Last week, I wrote that getting large organizations to cop to using PostGIS was a hard lift, despite that fact that, anecdotally, I know that there is massive use of PostGIS in every sector, at every scale of institution.

Simple Clues

Here’s a huge tell that PostGIS is highly in demand: despite the fact that PostGIS is a relatively complex extension to build (it has numerous dependencies) and deploy (the upgrade path between versions can be complex) every single cloud offering of PostgreSQL includes PostGIS.

AWS, Google Cloud, Azure, Crunchy Bridge, Heroku, etc, etc. Also forked not-quite-Postgres things like Aurora and AlloyDB. Also not-Postgres-but-trying things like Cockroach and Yugabyte.

If PostGIS was a niche hobbyist project…? Complete the sentence any way you like.

Logos

True to form, I received a number of private messages from people working in or with major institutions you have heard of, confirming their PostGIS use, and the fact that the institution would not publicly validate it.

However, I also heard from a couple medium sized companies, which seem to be the only institutions willing to talk about how useful they find open source in growing their businesses.

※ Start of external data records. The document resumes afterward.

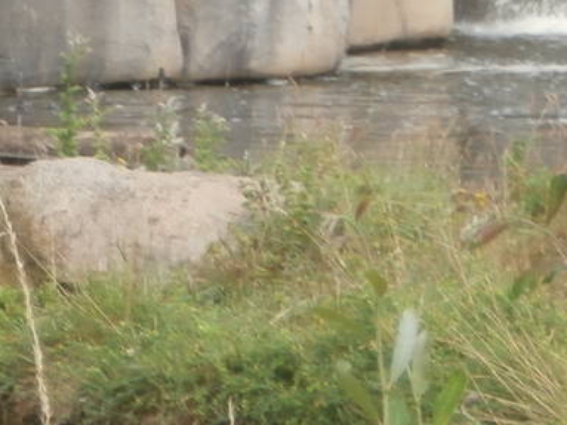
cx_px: 188
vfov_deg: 2.6
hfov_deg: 3.5
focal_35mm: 573
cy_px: -309
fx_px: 9383
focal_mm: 24.17
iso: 100
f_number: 5.7
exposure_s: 1/160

Hailey Eckstrand of Foundry Spatial writes to say:

Foundry Spatial uses PostGIS in development and production. In development we use it as our GIS processing engine and warehouse. We integrate spatial data (often including rasters that have been loaded into PostGIS) into a watershed fabric and process summaries for millions of watersheds across North America. We often use it in production with open source web tooling to return results through an API based on user input. One of our more complex usages is to return raster results within polygons and along networks within a user supplied distance from a click location. We find the ease and power of summarizing and analyzing many spatial datasets with a single SQL query to be flexible, performant, efficient, and… FUN!

Dian Fay of Understory writes in:

We use PostGIS at Understory to track and record storms, manage fleets of weather stations, and optimize geographic risk concentration for insurance. PostGIS lets us do all this with the database tools we already know & love, and without severing the connections between geographic and other categories of information.